Atlanta Moves to Make Deadly Streets Safer

Photo: Erik Voss and the Atlanta Bicycle Coalition via the Better Bike Share Partnership
Photo: Erik Voss and the Atlanta Bicycle Coalition via the Better Bike Share Partnership

The city of Atlanta will spend $5 million during the next two years to triple the number of protected bike lanes and install other infrastructure to slow down cars and make the city safer for pedestrians and bicyclists, Mayor Keisha Lance Bottoms announced this week.

Mayor Keisha Lance Bottoms. Photo:
Mayor Keisha Lance Bottoms. Photo:

Through the “Safer Streets Across Atlanta” plan, the mayor intends to cut back the number of lanes on certain streets, install plastic bollards and planters on others to take space from cars, and fast-track protected bike lanes — infrastructure that city planners say took way too long and cost way too much to install in the past. 

“Bike lanes in Atlanta are a big project,” said Jacob Tzegaegbo, the mayor’s senior transportation policy adviser. “Lanes could take six to seven years and cost millions of dollars.”

The city plans to cut through the red tape, thanks to the creation of its new Department of Transportation, which takes three separate city agencies and puts them under one umbrella to help quickly install necessary traffic-calming measures.

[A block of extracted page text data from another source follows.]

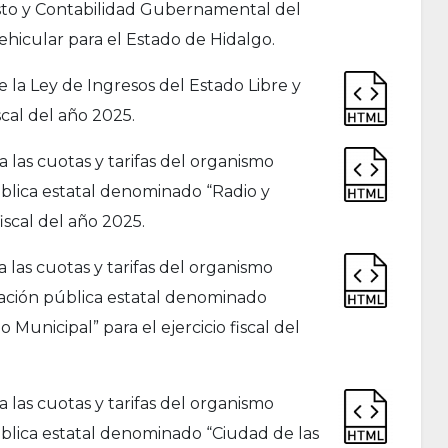
sto y Contabilidad Gubernamental del
ehicular para el Estado de Hidalgo.
la Ley de Ingresos del Estado Libre y
scal del año 2025.
las cuotas y tarifas del organismo
ública estatal denominado “Radio y
fiscal del año 2025.
as cuotas y tarifas del organismo
ración pública estatal denominado
 Municipal” para el ejercicio fiscal del
las cuotas y tarifas del organismo
ública estatal denominado “Ciudad de las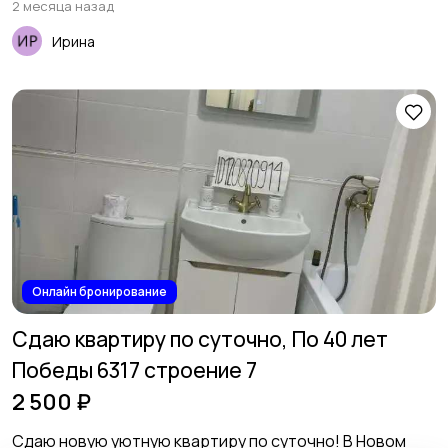
2 месяца назад
Ирина
Онлайн бронирование
Сдаю квартиру по суточно, По 40 лет
Победы 6317 строение 7
2 500 ₽
Сдаю новую уютную квартиру по суточно! В Новом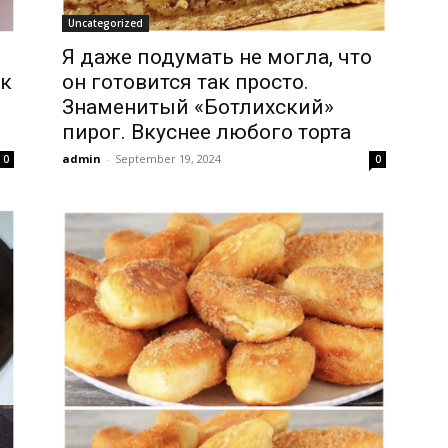
Uncategorized
Я даже подумать не могла, что
ак
он готовится так просто.
Знаменитый «Ботлихский»
пирог. Вкуснее любого торта
admin
-
September 19, 2024
0
0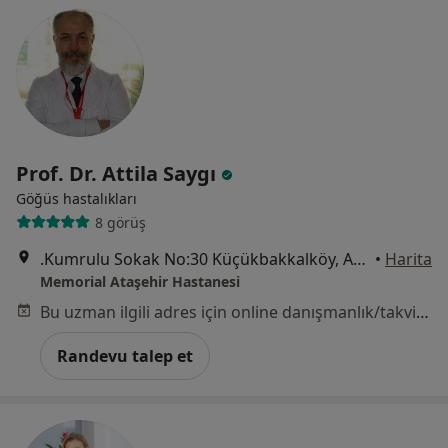
Prof. Dr. Attila Saygı
Göğüs hastalıkları
8 görüş
.Kumrulu Sokak No:30 Küçükbakkalköy, Ataşehir
•
Harita
Memorial Ataşehir Hastanesi
Bu uzman ilgili adres için online danışmanlık/takvim sunmuyor.
Randevu talep et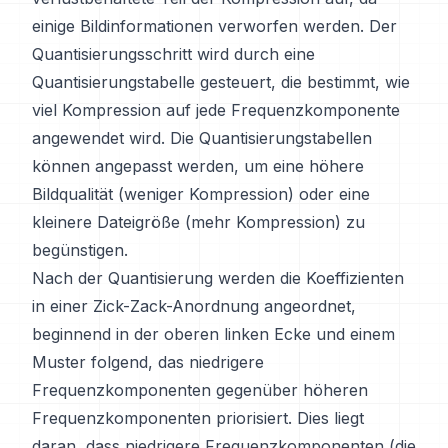
einige Bildinformationen verworfen werden. Der
Quantisierungsschritt wird durch eine
Quantisierungstabelle gesteuert, die bestimmt, wie
viel Kompression auf jede Frequenzkomponente
angewendet wird. Die Quantisierungstabellen
können angepasst werden, um eine höhere
Bildqualität (weniger Kompression) oder eine
kleinere Dateigröße (mehr Kompression) zu
begünstigen.
Nach der Quantisierung werden die Koeffizienten
in einer Zick-Zack-Anordnung angeordnet,
beginnend in der oberen linken Ecke und einem
Muster folgend, das niedrigere
Frequenzkomponenten gegenüber höheren
Frequenzkomponenten priorisiert. Dies liegt
daran, dass niedrigere Frequenzkomponenten (die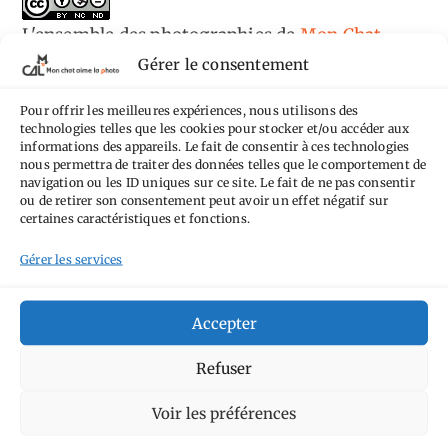
L'ensemble des photographies
de
Mon Chat
Gérer le consentement
Aime la Photo
est mis à disposition selon les
termes de la
licence Creative Commons
Pour offrir les meilleures expériences, nous utilisons des
Attribution - Pas d'Utilisation Commerciale -
technologies telles que les cookies pour stocker et/ou accéder aux
informations des appareils. Le fait de consentir à ces technologies
Pas de Modification 4.0 International
.
nous permettra de traiter des données telles que le comportement de
Fondé(e) sur une œuvre de
https://mcalp.fr
.
navigation ou les ID uniques sur ce site. Le fait de ne pas consentir
ou de retirer son consentement peut avoir un effet négatif sur
certaines caractéristiques et fonctions.
Gérer les services
Accepter
Tags
Refuser
Aimez-vous bordel
Allemagne
Ailleurs
Andorre
Anti tourisme
Chat
Bar
Belgique
Burger
Voir les préférences
perché
Circuit
Danemark
Espagne
Feria
GT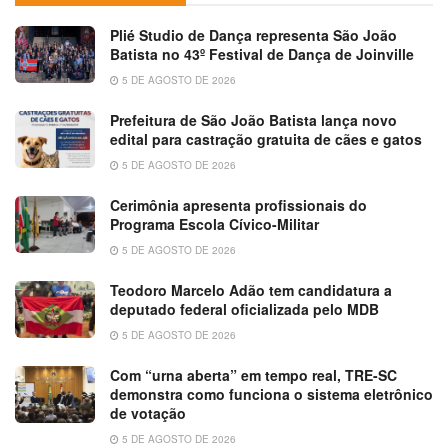
Plié Studio de Dança representa São João
Batista no 43º Festival de Dança de Joinville
5 DE AGOSTO DE 2026
Prefeitura de São João Batista lança novo
edital para castração gratuita de cães e gatos
5 DE AGOSTO DE 2026
Cerimônia apresenta profissionais do
Programa Escola Cívico-Militar
5 DE AGOSTO DE 2026
Teodoro Marcelo Adão tem candidatura a
deputado federal oficializada pelo MDB
5 DE AGOSTO DE 2026
Com “urna aberta” em tempo real, TRE-SC
demonstra como funciona o sistema eletrônico
de votação
5 DE AGOSTO DE 2026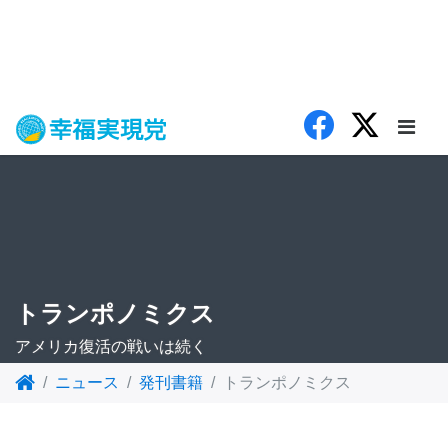
トランポノミクス
アメリカ復活の戦いは続く
ニュース
発刊書籍
トランポノミクス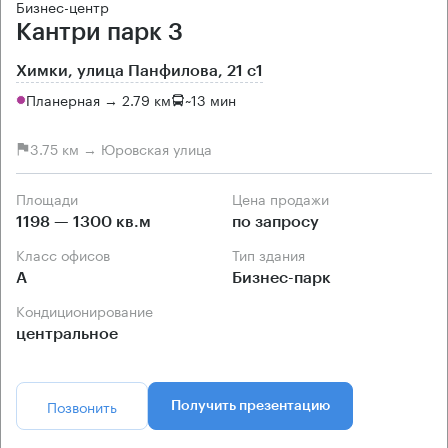
Бизнес-центр
Кантри парк 3
Химки, улица Панфилова, 21 с1
Планерная → 2.79 км
~
13 мин
3.75 км → Юровская улица
Площади
Цена продажи
1198 — 1300 кв.м
по запросу
Класс офисов
Тип здания
А
Бизнес-парк
Кондиционирование
центральное
Позвонить
Получить презентацию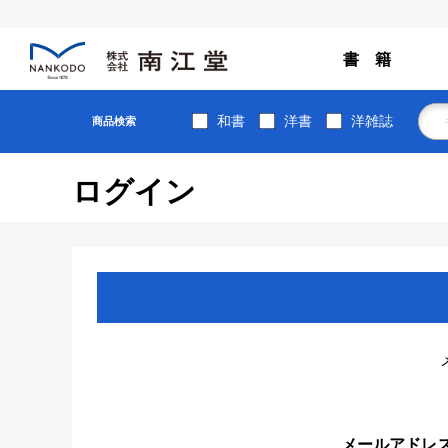
書 籍
和書
洋書
洋雑誌
商品検索
ログイン
メールアドレ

According to the mayor’s office, the crash rate in Atlanta is four times higher than the average in Georgia, and pedestrians are killed in the city at twice the national average.

Still, officials say they know they may face an uphill battle when they try to slow down traffic outside the more-walkable parts of the city such as the downtown area. Officials said they plan to reach out to locals in those areas first, before changes are made.

“Some communities are not as open to bike lanes,” Tzegaegbo said. “So we’ll use feedback to make sure designs are sensitive to the communities’ needs.”

Asked about specific measures that can be taken in more car-friendly areas, Tzegaegbo pointed to yet-to-be determined ways to separate cars from people, adding that there is no “one-size-fits-all” answer.

Rendering of planned new infrastructure were not yet available.

Bicycling advocates were cautiously optimistic about the proposal, claiming it was a step in the right direction, but that the time for planning to make Peachtree City streets safer is over and the time for action is now — even if that means letting activist groups take the bull by the horns.

“We’re asking the city to provide a way for organizations like ours to install interim solutions in partnership with groups already poised to take action,” she said on the group’s website noting that the group was “all planned out.” 

“Now’s the time to move the plans to fruition,” she wrote.